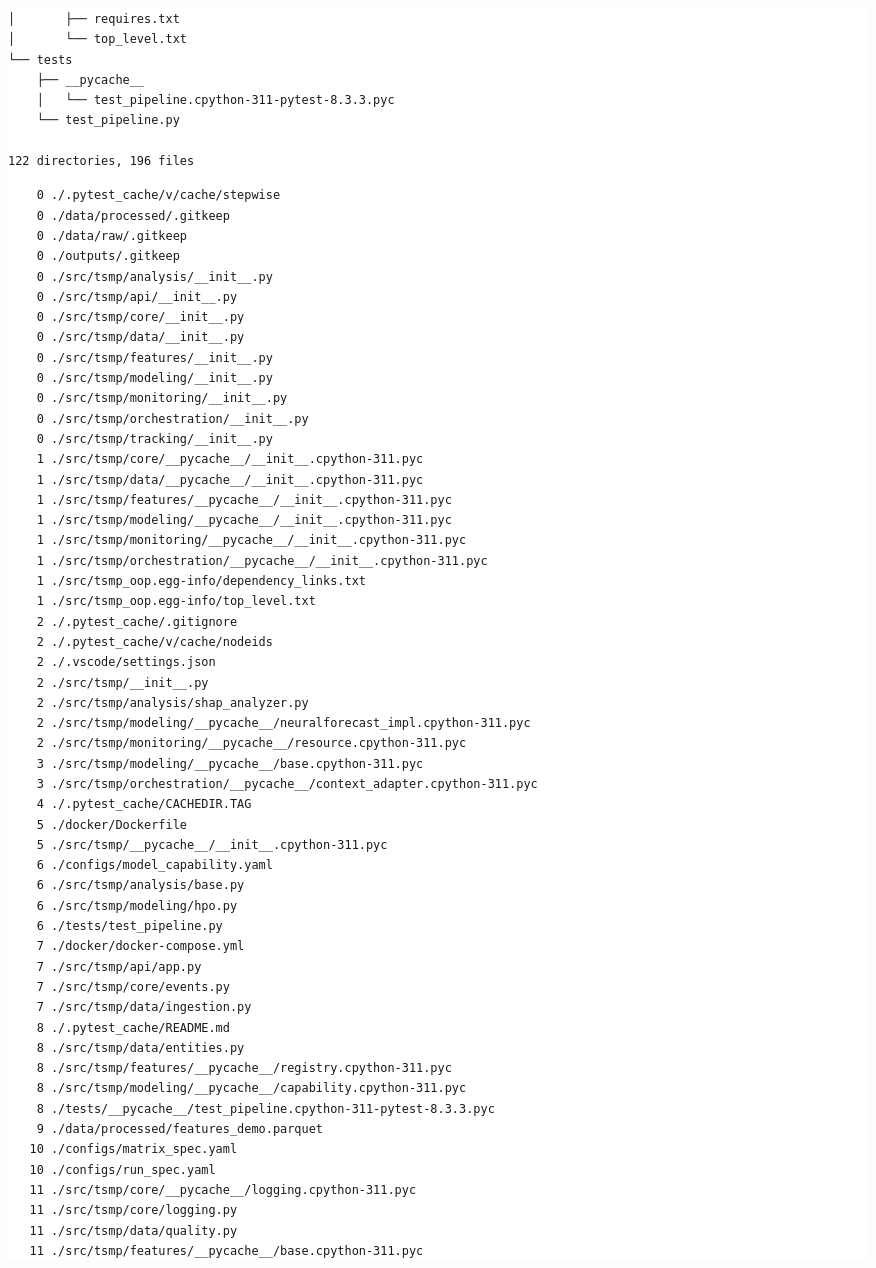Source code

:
 ```
│       ├── requires.txt
│       └── top_level.txt
└── tests
    ├── __pycache__
    │   └── test_pipeline.cpython-311-pytest-8.3.3.pyc
    └── test_pipeline.py

122 directories, 196 files
```
```
    0 ./.pytest_cache/v/cache/stepwise
    0 ./data/processed/.gitkeep
    0 ./data/raw/.gitkeep
    0 ./outputs/.gitkeep
    0 ./src/tsmp/analysis/__init__.py
    0 ./src/tsmp/api/__init__.py
    0 ./src/tsmp/core/__init__.py
    0 ./src/tsmp/data/__init__.py
    0 ./src/tsmp/features/__init__.py
    0 ./src/tsmp/modeling/__init__.py
    0 ./src/tsmp/monitoring/__init__.py
    0 ./src/tsmp/orchestration/__init__.py
    0 ./src/tsmp/tracking/__init__.py
    1 ./src/tsmp/core/__pycache__/__init__.cpython-311.pyc
    1 ./src/tsmp/data/__pycache__/__init__.cpython-311.pyc
    1 ./src/tsmp/features/__pycache__/__init__.cpython-311.pyc
    1 ./src/tsmp/modeling/__pycache__/__init__.cpython-311.pyc
    1 ./src/tsmp/monitoring/__pycache__/__init__.cpython-311.pyc
    1 ./src/tsmp/orchestration/__pycache__/__init__.cpython-311.pyc
    1 ./src/tsmp_oop.egg-info/dependency_links.txt
    1 ./src/tsmp_oop.egg-info/top_level.txt
    2 ./.pytest_cache/.gitignore
    2 ./.pytest_cache/v/cache/nodeids
    2 ./.vscode/settings.json
    2 ./src/tsmp/__init__.py
    2 ./src/tsmp/analysis/shap_analyzer.py
    2 ./src/tsmp/modeling/__pycache__/neuralforecast_impl.cpython-311.pyc
    2 ./src/tsmp/monitoring/__pycache__/resource.cpython-311.pyc
    3 ./src/tsmp/modeling/__pycache__/base.cpython-311.pyc
    3 ./src/tsmp/orchestration/__pycache__/context_adapter.cpython-311.pyc
    4 ./.pytest_cache/CACHEDIR.TAG
    5 ./docker/Dockerfile
    5 ./src/tsmp/__pycache__/__init__.cpython-311.pyc
    6 ./configs/model_capability.yaml
    6 ./src/tsmp/analysis/base.py
    6 ./src/tsmp/modeling/hpo.py
    6 ./tests/test_pipeline.py
    7 ./docker/docker-compose.yml
    7 ./src/tsmp/api/app.py
    7 ./src/tsmp/core/events.py
    7 ./src/tsmp/data/ingestion.py
    8 ./.pytest_cache/README.md
    8 ./src/tsmp/data/entities.py
    8 ./src/tsmp/features/__pycache__/registry.cpython-311.pyc
    8 ./src/tsmp/modeling/__pycache__/capability.cpython-311.pyc
    8 ./tests/__pycache__/test_pipeline.cpython-311-pytest-8.3.3.pyc
    9 ./data/processed/features_demo.parquet
   10 ./configs/matrix_spec.yaml
   10 ./configs/run_spec.yaml
   11 ./src/tsmp/core/__pycache__/logging.cpython-311.pyc
   11 ./src/tsmp/core/logging.py
   11 ./src/tsmp/data/quality.py
   11 ./src/tsmp/features/__pycache__/base.cpython-311.pyc
```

#####

The task
Once the pictures are removed, return the entries exactly as they stand.

Problem solution
Source code

:
 ```
│       ├── requires.txt
│       └── top_level.txt
└── tests
    ├── __pycache__
    │   └── test_pipeline.cpython-311-pytest-8.3.3.pyc
    └── test_pipeline.py

122 directories, 196 files
```
```
    0 ./.pytest_cache/v/cache/stepwise
    0 ./data/processed/.gitkeep
    0 ./data/raw/.gitkeep
    0 ./outputs/.gitkeep
    0 ./src/tsmp/analysis/__init__.py
    0 ./src/tsmp/api/__init__.py
    0 ./src/tsmp/core/__init__.py
    0 ./src/tsmp/data/__init__.py
    0 ./src/tsmp/features/__init__.py
    0 ./src/tsmp/modeling/__init__.py
    0 ./src/tsmp/monitoring/__init__.py
    0 ./src/tsmp/orchestration/__init__.py
    0 ./src/tsmp/tracking/__init__.py
    1 ./src/tsmp/core/__pycache__/__init__.cpython-311.pyc
    1 ./src/tsmp/data/__pycache__/__init__.cpython-311.pyc
    1 ./src/tsmp/features/__pycache__/__init__.cpython-311.pyc
    1 ./src/tsmp/modeling/__pycache__/__init__.cpython-311.pyc
    1 ./src/tsmp/monitoring/__pycache__/__init__.cpython-311.pyc
    1 ./src/tsmp/orchestration/__pycache__/__init__.cpython-311.pyc
    1 ./src/tsmp_oop.egg-info/dependency_links.txt
    1 ./src/tsmp_oop.egg-info/top_level.txt
    2 ./.pytest_cache/.gitignore
    2 ./.pytest_cache/v/cache/nodeids
    2 ./.vscode/settings.json
    2 ./src/tsmp/__init__.py
    2 ./src/tsmp/analysis/shap_analyzer.py
    2 ./src/tsmp/modeling/__pycache__/neuralforecast_impl.cpython-311.pyc
    2 ./src/tsmp/monitoring/__pycache__/resource.cpython-311.pyc
    3 ./src/tsmp/modeling/__pycache__/base.cpython-311.pyc
    3 ./src/tsmp/orchestration/__pycache__/context_adapter.cpython-311.pyc
    4 ./.pytest_cache/CACHEDIR.TAG
    5 ./docker/Dockerfile
    5 ./src/tsmp/__pycache__/__init__.cpython-311.pyc
    6 ./configs/model_capability.yaml
    6 ./src/tsmp/analysis/base.py
    6 ./src/tsmp/modeling/hpo.py
    6 ./tests/test_pipeline.py
    7 ./docker/docker-compose.yml
    7 ./src/tsmp/api/app.py
    7 ./src/tsmp/core/events.py
    7 ./src/tsmp/data/ingestion.py
    8 ./.pytest_cache/README.md
    8 ./src/tsmp/data/entities.py
    8 ./src/tsmp/features/__pycache__/registry.cpython-311.pyc
    8 ./src/tsmp/modeling/__pycache__/capability.cpython-311.pyc
    8 ./tests/__pycache__/test_pipeline.cpython-311-pytest-8.3.3.pyc
    9 ./data/processed/features_demo.parquet
   10 ./configs/matrix_spec.yaml
   10 ./configs/run_spec.yaml
   11 ./src/tsmp/core/__pycache__/logging.cpython-311.pyc
   11 ./src/tsmp/core/logging.py
   11 ./src/tsmp/data/quality.py
   11 ./src/tsmp/features/__pycache__/base.cpython-311.pyc
```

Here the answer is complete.